───── SELECTION
[AccessD] Calculate Quartile

Gustav Brock Gustav at cactus.dk
Sun Jul 5 16:22:14 CDT 2009


Hi Philippe

This may be a bit more difficult than at first sight as there are many ways to perform this calculation.
Below please find a function that allows you to retrieve a quartile by whatever method published. It uses DAO for maximum speed.

/gustav


Public Function GetQuartile( _
  ByVal strTable As String, _
  ByVal strField As String, _
  ByVal bytQuartile As Byte, _
  Optional ByVal bytMethod As Byte, _
  Optional ByVal strFilter As String) _
  As Double
  
  ' strTable :    Name of the table/query to analyze.
  ' strField :    Name of the field to analyze.
  ' bytQuartile:  Which min/max or median/quartile to calculate.
  ' bytMethod:    Method for calculation of lower/higher quartile.
  ' strFilter:    Optional filter expression.
  '
  ' Returns:
  '   Minimum, maximum, median or upper/lower quartile
  '   of strField of strTable filtered on strFilter.
  '
  ' 2006-03-05. Cactus Data ApS, CPH.
──────────
*PROBLEM SET*
[A] Answer these from the quartile post:
(i) What does the function use for maximum speed?
(ii) How do the comments describe the parameter strFilter?
(iii) What data type does GetQuartile return?
[B] Set down the passage of the quartile post verbatim, starting at "Gustav Brock Gustav" and ending at "perform this calculation.".
Work only from the quartile post.
───── DATA SHOWN
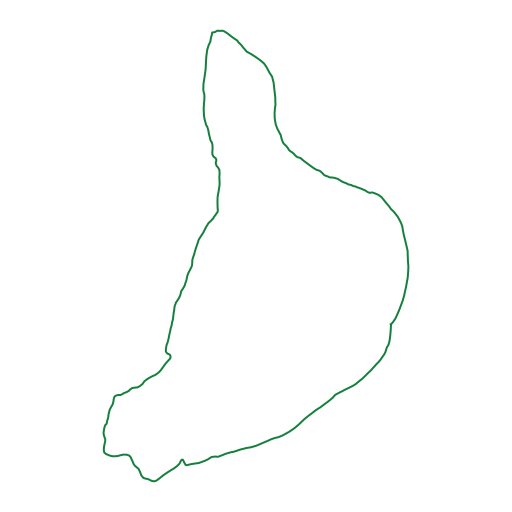 Wiang Kao, Khon Kaen, Thailand
{"feature_id": "78962969B82148856985692", "entity_name": "Wiang Kao", "entity_type": "district", "adm_level": 2, "iso_a3": "THA", "parent_name": "Thailand", "parent_adm1": "Khon Kaen", "projection": "robinson", "projection_center": [102.254, 16.721], "detail": "fine", "context": "isolated", "style": "outline", "palette": "green", "viewbox_px": 512, "rotation_deg": 0, "n_neighbors": 0, "source": "geoboundaries", "source_scale": "gbopen_adm2", "svg_char_len": 5973}
<svg xmlns="http://www.w3.org/2000/svg" viewBox="0 0 512 512"><path d="M282.3,435.6L289.0,431.9L292.8,429.3L294.3,428.3L299.1,424.2L304.3,419.2L307.1,416.9L310.2,414.5L312.0,413.2L314.7,411.0L317.8,408.9L320.4,407.3L321.3,406.6L324.4,404.3L329.7,400.3L333.0,397.4L334.6,395.5L335.8,394.5L338.5,393.1L339.9,392.3L340.8,391.9L342.0,391.3L345.2,389.6L349.2,387.7L353.5,385.5L354.9,384.5L356.4,383.6L356.9,383.0L357.8,382.3L358.2,382.1L360.3,380.2L361.5,379.4L362.5,378.5L363.7,377.4L366.1,375.0L368.1,373.0L369.2,372.0L369.9,371.3L371.1,370.1L373.6,367.3L374.3,366.6L376.0,364.6L378.4,362.2L380.4,359.9L382.2,357.2L384.2,354.4L385.5,351.8L386.1,349.7L386.9,347.4L388.3,345.2L389.1,342.7L389.7,339.9L390.3,335.1L390.8,329.1L390.8,328.2L390.9,326.9L390.9,325.9L391.0,325.5L391.0,325.0L390.9,324.7L390.8,324.4L390.7,324.2L391.8,323.5L393.2,321.8L395.6,318.2L397.5,314.0L399.2,310.0L401.0,305.2L402.7,300.6L404.2,295.4L404.9,292.0L406.1,286.6L407.7,277.7L408.2,271.3L408.4,266.4L407.9,260.3L407.6,250.7L405.5,241.7L404.0,235.7L403.2,231.9L402.2,226.1L401.0,222.8L397.8,216.8L393.7,211.6L391.1,209.2L389.1,206.4L385.7,202.3L381.5,197.1L378.3,194.8L375.0,193.4L373.9,193.0L372.8,192.6L371.9,192.5L371.1,192.5L370.6,192.7L370.1,192.8L369.4,192.8L368.2,192.3L366.9,191.6L365.8,190.8L364.9,190.3L364.2,190.0L363.8,189.8L363.5,189.7L361.7,188.9L360.3,188.4L358.5,187.7L357.3,187.4L356.1,186.8L355.4,186.5L354.8,186.4L354.3,186.3L352.4,185.7L351.5,185.1L350.3,184.8L349.4,184.6L348.4,184.4L347.5,183.9L346.3,183.3L344.7,182.7L342.6,181.9L340.0,180.3L337.5,178.7L336.0,178.4L334.4,177.8L333.5,177.7L332.4,177.6L331.3,177.4L330.5,177.5L329.8,177.4L329.2,177.2L328.8,177.0L328.1,176.6L327.3,176.3L326.5,176.0L325.7,175.8L324.0,174.9L322.4,173.1L320.5,171.4L319.2,170.6L316.4,169.8L313.5,168.0L311.4,166.5L307.1,163.3L303.4,160.6L302.0,159.3L301.5,159.0L301.3,158.7L300.7,158.2L300.1,157.9L298.7,157.5L297.3,157.1L296.1,156.2L294.6,154.7L293.5,153.5L292.6,152.7L290.9,151.5L289.8,150.8L289.0,150.0L288.0,148.3L286.4,146.2L284.2,144.1L283.0,142.6L281.6,138.8L280.7,135.0L277.4,128.9L275.7,124.3L274.7,118.3L274.6,112.4L275.0,107.7L275.5,104.9L275.3,100.6L275.3,97.6L274.5,90.8L274.2,88.2L274.0,86.2L273.6,82.6L272.1,76.7L269.6,72.9L267.0,68.0L266.7,67.4L264.2,63.7L261.2,61.0L257.4,58.2L254.0,55.9L251.5,54.3L246.7,51.6L243.1,47.4L241.0,44.7L238.5,42.4L237.2,40.5L235.1,39.1L231.4,36.5L227.2,33.2L224.2,31.3L222.5,30.7L220.6,30.9L217.3,30.7L215.1,32.0L212.2,32.6L211.8,35.0L211.1,37.2L210.3,41.7L208.6,45.3L207.2,49.9L206.3,56.6L205.6,69.3L205.5,70.4L204.1,80.0L203.6,82.8L203.4,85.3L203.4,87.1L203.3,88.7L203.4,90.4L203.6,91.8L204.2,93.5L204.4,95.7L204.4,98.3L204.2,101.7L203.9,103.7L203.9,105.3L203.7,107.7L203.8,112.0L204.0,115.9L204.6,119.2L204.7,119.6L205.4,122.3L206.1,124.8L207.4,127.2L208.2,129.9L209.0,134.2L209.9,137.7L210.1,138.9L210.1,139.0L210.9,141.1L211.9,142.5L212.5,145.2L212.5,146.5L212.6,148.5L212.4,150.7L212.3,152.7L212.4,154.2L212.8,155.3L213.5,156.6L214.6,157.4L215.6,158.2L216.0,158.9L216.3,159.7L216.3,160.8L215.8,162.0L215.8,163.6L216.6,165.9L217.6,167.0L218.7,168.5L219.4,170.1L219.5,171.8L219.6,173.8L219.3,177.5L219.5,179.7L219.6,183.1L219.5,185.5L218.5,192.0L218.1,193.9L217.6,197.1L217.5,200.1L217.5,203.6L217.6,206.9L217.6,208.2L217.8,209.3L217.8,210.6L217.5,212.2L216.5,213.4L215.7,214.7L213.7,217.3L213.5,217.9L212.8,218.9L212.2,219.4L211.7,220.0L210.3,221.5L209.1,222.5L208.3,223.4L207.4,224.9L206.0,227.2L203.0,233.1L201.3,235.6L199.7,238.1L198.7,239.8L198.3,240.9L197.8,242.7L195.9,248.2L194.9,251.5L194.0,254.8L193.2,257.0L192.5,259.4L192.3,260.2L192.3,261.8L192.2,263.4L192.0,265.4L191.4,267.1L189.5,270.8L188.4,272.9L187.5,275.2L187.0,277.4L186.6,279.4L186.1,281.3L185.5,282.7L184.9,284.9L184.3,286.3L182.6,289.2L181.3,291.0L180.7,293.5L180.1,295.7L178.8,298.3L177.0,301.1L176.0,302.5L175.5,304.0L175.0,305.1L174.5,307.1L174.2,310.0L173.6,313.5L173.3,316.2L173.1,317.9L172.8,319.9L172.1,322.3L171.8,324.3L171.5,325.7L171.1,327.1L170.6,328.6L170.3,330.6L169.9,332.1L169.5,334.2L169.2,335.2L168.8,337.6L168.3,339.8L167.6,342.4L166.5,345.3L165.9,349.1L165.9,350.4L165.9,351.5L166.4,352.4L166.9,353.1L167.7,353.7L168.6,354.1L169.4,354.4L170.0,355.0L170.4,355.8L170.5,356.3L170.5,357.1L170.4,357.8L170.1,358.5L169.5,359.3L168.8,360.0L167.2,361.8L166.2,362.9L165.0,364.4L163.6,366.3L162.2,368.3L160.7,370.3L159.1,372.1L157.6,373.3L155.2,375.0L152.2,376.3L149.2,377.9L148.3,378.5L146.4,379.7L144.3,381.4L142.5,384.0L139.9,386.1L137.4,387.4L134.3,387.7L132.1,388.1L130.1,389.5L129.0,390.7L127.6,391.6L125.6,392.5L123.9,393.1L122.4,394.1L120.5,395.0L118.3,395.0L116.3,395.5L115.2,396.0L114.3,397.1L113.6,399.5L113.4,401.7L112.5,404.7L111.0,407.2L109.7,409.8L109.2,411.8L108.5,414.6L108.1,418.0L107.2,420.6L107.0,422.3L106.5,423.9L105.2,425.2L104.4,427.6L103.9,430.3L103.8,431.0L103.6,432.2L103.6,433.5L103.8,434.9L104.2,436.2L104.6,437.4L105.1,438.7L105.3,440.0L105.1,441.7L104.5,444.3L104.0,447.0L103.8,450.0L104.2,452.3L105.8,453.9L107.9,454.8L110.5,455.8L112.8,456.3L117.3,456.1L121.1,455.1L123.4,454.6L126.7,454.7L129.1,455.5L130.6,457.1L132.8,461.9L133.6,464.0L135.0,465.9L136.6,467.2L138.5,468.8L139.8,471.4L141.4,475.5L143.4,477.9L145.5,478.6L147.7,479.0L149.4,479.7L151.7,480.9L154.0,481.3L154.9,481.1L155.7,480.9L157.0,480.2L159.8,478.1L162.4,476.0L163.7,475.0L165.9,473.5L167.5,472.4L170.5,470.5L174.1,468.3L177.0,466.1L179.0,464.2L180.1,462.6L180.5,461.5L181.0,460.6L181.7,459.8L182.1,459.7L182.6,459.7L183.1,460.1L183.7,461.4L184.4,462.8L185.4,464.6L186.2,465.2L187.4,465.1L189.6,464.5L190.8,464.2L193.2,463.8L195.8,463.4L198.5,463.1L201.3,462.1L205.3,460.6L208.0,459.3L210.1,457.9L211.7,457.0L213.1,456.8L214.4,456.6L215.8,456.6L217.3,456.8L218.0,456.7L218.9,456.5L220.1,456.0L223.0,454.9L225.6,453.8L228.3,453.0L231.1,452.2L233.5,451.8L236.4,450.9L240.1,449.6L243.0,448.9L246.5,448.0L251.3,447.2L256.3,445.7L259.6,444.3L263.3,442.7L268.1,440.7L271.3,439.2L274.8,438.0L278.3,437.2L282.3,435.6Z" fill="none" stroke="#15803d" stroke-width="2"/></svg>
──────────
*RESPONSES FOR EACH TASK*
[A]
(i) DAO
(ii) Optional filter expression.
(iii) Double

[B]
Gustav Brock Gustav at cactus.dk
Sun Jul 5 16:22:14 CDT 2009


Hi Philippe

This may be a bit more difficult than at first sight as there are many ways to perform this calculation.